- Goal of the exercise -
In the listing that follows, count the lines holding the word "heart" and report only that number.

========

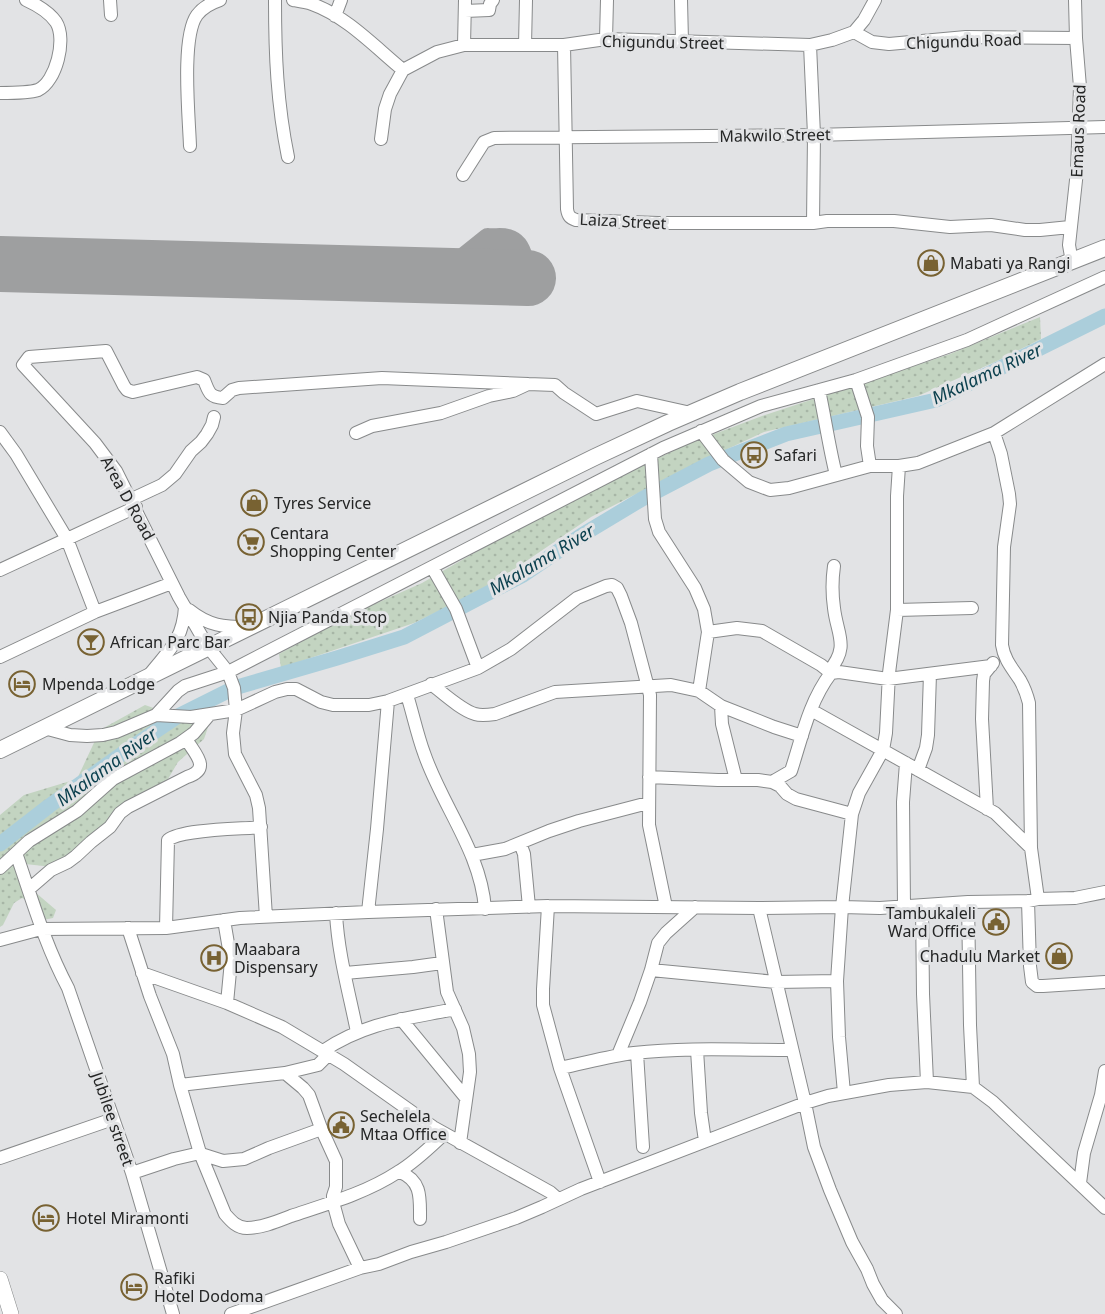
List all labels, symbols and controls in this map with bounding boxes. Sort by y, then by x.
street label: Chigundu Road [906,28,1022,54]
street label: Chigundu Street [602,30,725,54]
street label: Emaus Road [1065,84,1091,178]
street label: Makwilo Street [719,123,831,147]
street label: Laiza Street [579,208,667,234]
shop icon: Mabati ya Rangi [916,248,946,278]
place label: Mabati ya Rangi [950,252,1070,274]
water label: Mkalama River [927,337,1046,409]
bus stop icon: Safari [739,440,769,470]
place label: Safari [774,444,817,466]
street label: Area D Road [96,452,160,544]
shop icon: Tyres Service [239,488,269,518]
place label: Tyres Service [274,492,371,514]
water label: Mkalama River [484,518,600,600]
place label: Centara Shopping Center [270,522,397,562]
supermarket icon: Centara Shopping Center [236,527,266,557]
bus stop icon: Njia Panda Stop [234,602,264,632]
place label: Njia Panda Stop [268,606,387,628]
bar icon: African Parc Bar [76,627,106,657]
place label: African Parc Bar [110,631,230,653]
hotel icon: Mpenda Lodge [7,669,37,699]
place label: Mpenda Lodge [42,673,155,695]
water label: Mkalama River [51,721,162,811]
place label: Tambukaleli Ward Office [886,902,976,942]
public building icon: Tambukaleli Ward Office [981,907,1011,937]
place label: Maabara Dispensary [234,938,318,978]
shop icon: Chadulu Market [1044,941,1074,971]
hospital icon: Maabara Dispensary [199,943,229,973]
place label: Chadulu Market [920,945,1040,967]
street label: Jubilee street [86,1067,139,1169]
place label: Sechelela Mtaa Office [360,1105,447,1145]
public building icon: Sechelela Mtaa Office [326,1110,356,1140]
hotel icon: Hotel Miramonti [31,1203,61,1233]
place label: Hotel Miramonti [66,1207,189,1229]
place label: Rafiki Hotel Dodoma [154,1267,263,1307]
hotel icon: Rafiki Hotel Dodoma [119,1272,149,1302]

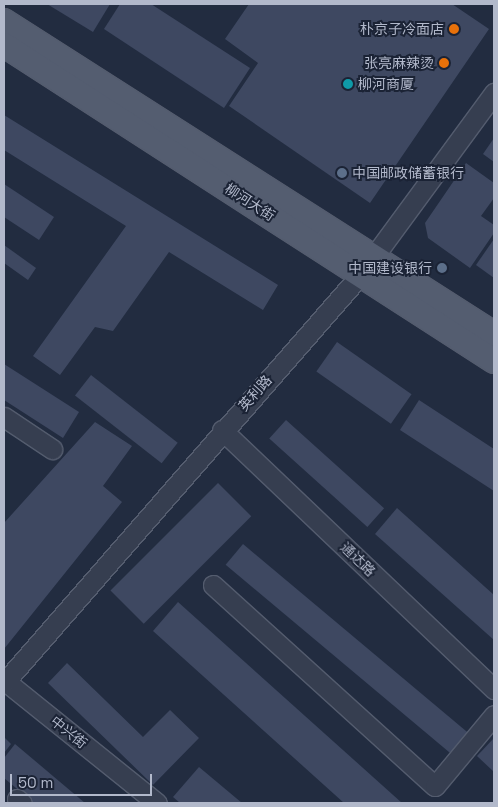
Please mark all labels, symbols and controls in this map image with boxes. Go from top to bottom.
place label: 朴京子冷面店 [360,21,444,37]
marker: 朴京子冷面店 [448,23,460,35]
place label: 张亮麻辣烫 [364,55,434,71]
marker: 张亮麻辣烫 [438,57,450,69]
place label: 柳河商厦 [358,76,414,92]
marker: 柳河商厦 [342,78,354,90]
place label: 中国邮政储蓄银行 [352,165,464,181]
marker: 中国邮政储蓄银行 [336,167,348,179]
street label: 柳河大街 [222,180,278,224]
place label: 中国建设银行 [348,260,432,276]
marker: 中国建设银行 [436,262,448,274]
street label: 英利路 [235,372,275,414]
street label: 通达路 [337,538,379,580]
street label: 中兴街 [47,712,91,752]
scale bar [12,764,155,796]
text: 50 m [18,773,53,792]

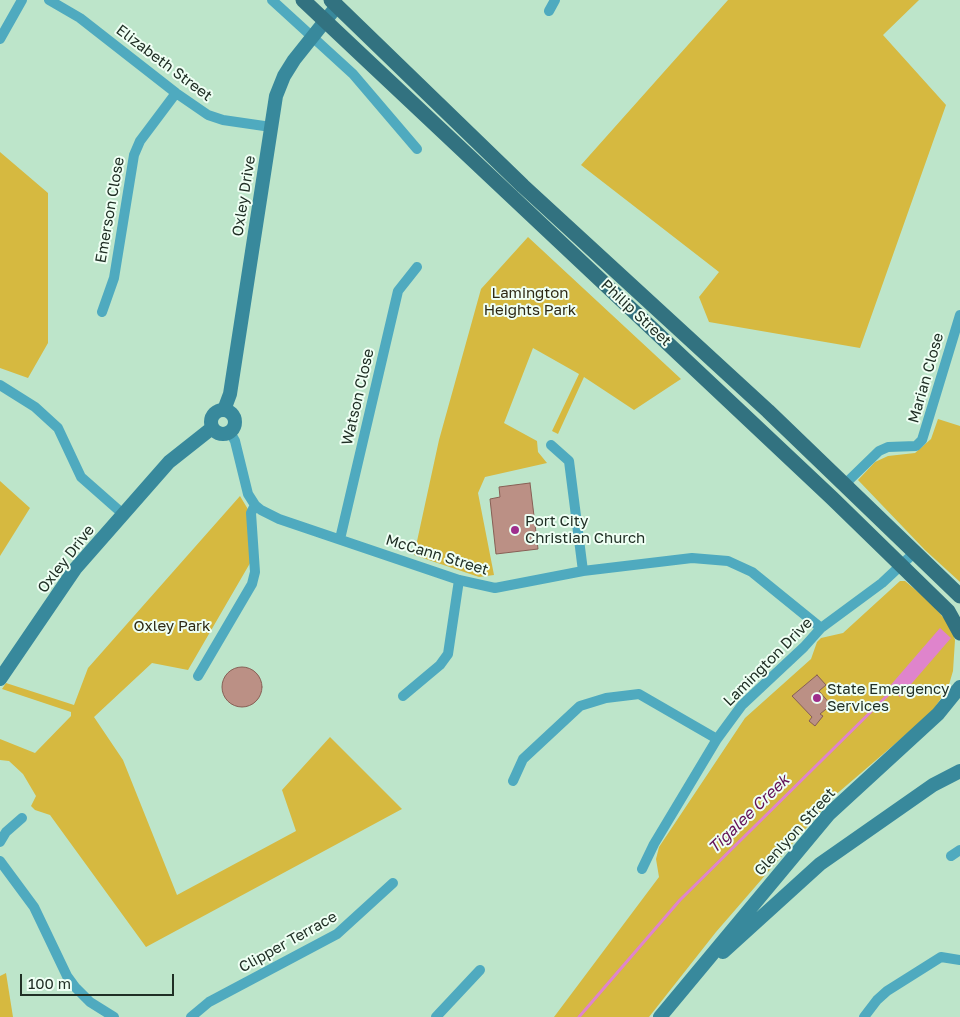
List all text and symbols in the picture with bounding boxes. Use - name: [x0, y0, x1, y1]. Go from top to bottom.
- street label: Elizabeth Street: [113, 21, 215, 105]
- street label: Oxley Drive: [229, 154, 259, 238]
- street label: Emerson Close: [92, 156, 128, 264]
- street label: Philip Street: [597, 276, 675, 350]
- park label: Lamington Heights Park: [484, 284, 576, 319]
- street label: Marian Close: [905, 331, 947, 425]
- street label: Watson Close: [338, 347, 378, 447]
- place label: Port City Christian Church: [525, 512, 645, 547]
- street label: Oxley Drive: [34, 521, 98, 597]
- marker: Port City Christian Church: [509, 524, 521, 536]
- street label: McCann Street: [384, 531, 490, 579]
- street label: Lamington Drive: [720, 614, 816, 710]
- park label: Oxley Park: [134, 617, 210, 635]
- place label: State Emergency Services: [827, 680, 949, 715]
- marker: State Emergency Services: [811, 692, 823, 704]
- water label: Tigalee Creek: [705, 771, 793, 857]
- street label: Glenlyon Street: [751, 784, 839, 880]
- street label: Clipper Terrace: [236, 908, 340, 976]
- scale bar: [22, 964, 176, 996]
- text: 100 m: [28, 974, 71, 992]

========

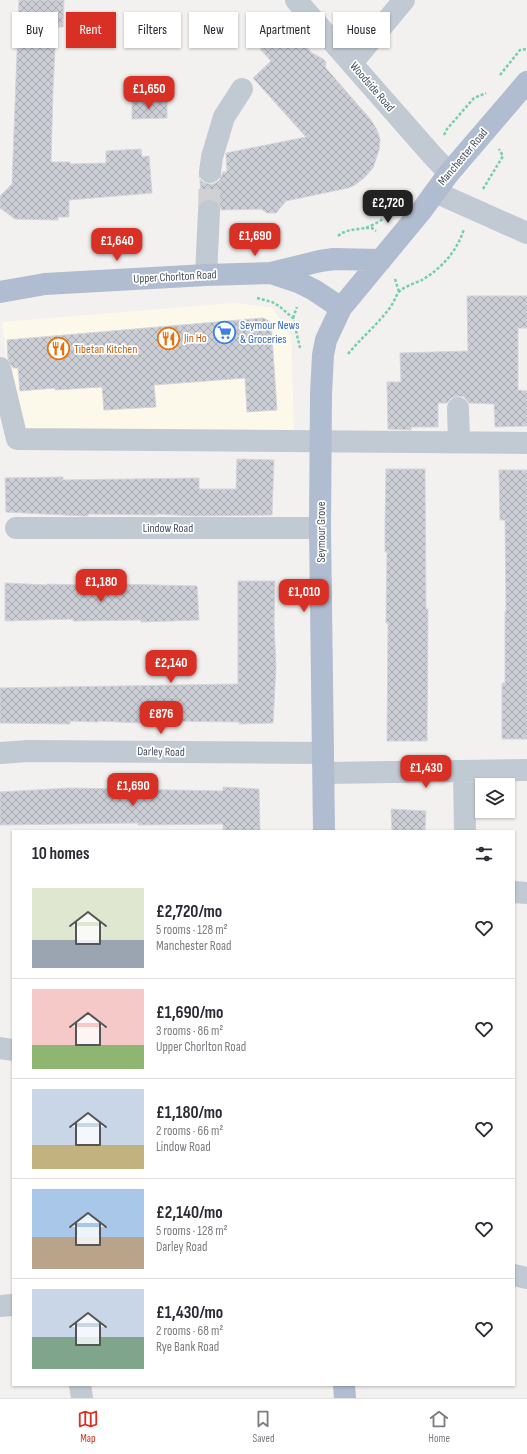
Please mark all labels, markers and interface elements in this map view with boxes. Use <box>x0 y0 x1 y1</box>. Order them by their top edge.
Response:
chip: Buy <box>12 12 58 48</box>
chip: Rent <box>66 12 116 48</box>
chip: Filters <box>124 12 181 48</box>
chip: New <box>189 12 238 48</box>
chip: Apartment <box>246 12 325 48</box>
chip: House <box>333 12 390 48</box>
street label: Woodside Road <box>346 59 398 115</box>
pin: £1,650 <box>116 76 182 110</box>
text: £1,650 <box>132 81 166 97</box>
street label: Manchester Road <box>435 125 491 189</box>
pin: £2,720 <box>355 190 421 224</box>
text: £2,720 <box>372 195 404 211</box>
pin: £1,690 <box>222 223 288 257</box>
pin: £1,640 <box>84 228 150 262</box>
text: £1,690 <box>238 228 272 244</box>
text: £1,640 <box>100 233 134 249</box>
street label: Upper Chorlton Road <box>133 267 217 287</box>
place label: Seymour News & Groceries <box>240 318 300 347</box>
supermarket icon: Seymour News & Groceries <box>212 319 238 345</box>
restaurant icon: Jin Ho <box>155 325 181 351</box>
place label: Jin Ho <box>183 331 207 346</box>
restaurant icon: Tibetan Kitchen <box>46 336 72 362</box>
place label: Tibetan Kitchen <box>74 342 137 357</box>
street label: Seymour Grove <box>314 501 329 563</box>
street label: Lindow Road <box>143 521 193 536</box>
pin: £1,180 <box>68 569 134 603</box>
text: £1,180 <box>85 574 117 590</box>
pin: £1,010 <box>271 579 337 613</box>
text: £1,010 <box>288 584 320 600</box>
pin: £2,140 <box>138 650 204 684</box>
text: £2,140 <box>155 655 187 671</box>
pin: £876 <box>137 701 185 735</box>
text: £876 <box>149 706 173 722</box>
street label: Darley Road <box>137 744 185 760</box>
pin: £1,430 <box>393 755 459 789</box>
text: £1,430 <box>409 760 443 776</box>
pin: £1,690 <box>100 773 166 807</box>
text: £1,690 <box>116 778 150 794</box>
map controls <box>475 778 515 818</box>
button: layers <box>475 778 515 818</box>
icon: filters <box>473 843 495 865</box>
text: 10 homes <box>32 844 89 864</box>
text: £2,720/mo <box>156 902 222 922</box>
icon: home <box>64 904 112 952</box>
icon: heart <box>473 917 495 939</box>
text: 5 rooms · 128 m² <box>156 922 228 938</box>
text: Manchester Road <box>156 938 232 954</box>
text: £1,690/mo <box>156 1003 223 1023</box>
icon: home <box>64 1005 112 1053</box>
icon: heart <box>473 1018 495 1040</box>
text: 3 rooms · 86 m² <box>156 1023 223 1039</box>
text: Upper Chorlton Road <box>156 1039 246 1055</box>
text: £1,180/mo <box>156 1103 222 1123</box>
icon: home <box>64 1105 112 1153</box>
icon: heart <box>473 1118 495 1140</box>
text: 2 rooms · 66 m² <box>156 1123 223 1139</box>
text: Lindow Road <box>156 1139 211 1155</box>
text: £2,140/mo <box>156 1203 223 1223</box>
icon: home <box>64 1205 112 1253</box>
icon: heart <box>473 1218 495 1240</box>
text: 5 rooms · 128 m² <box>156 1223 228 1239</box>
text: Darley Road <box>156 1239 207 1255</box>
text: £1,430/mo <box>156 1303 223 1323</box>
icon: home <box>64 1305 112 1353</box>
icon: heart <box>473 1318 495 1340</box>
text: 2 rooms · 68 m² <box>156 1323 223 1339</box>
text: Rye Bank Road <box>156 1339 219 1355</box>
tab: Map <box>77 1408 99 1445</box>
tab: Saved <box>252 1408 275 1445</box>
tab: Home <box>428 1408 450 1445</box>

========

- Written reply -
5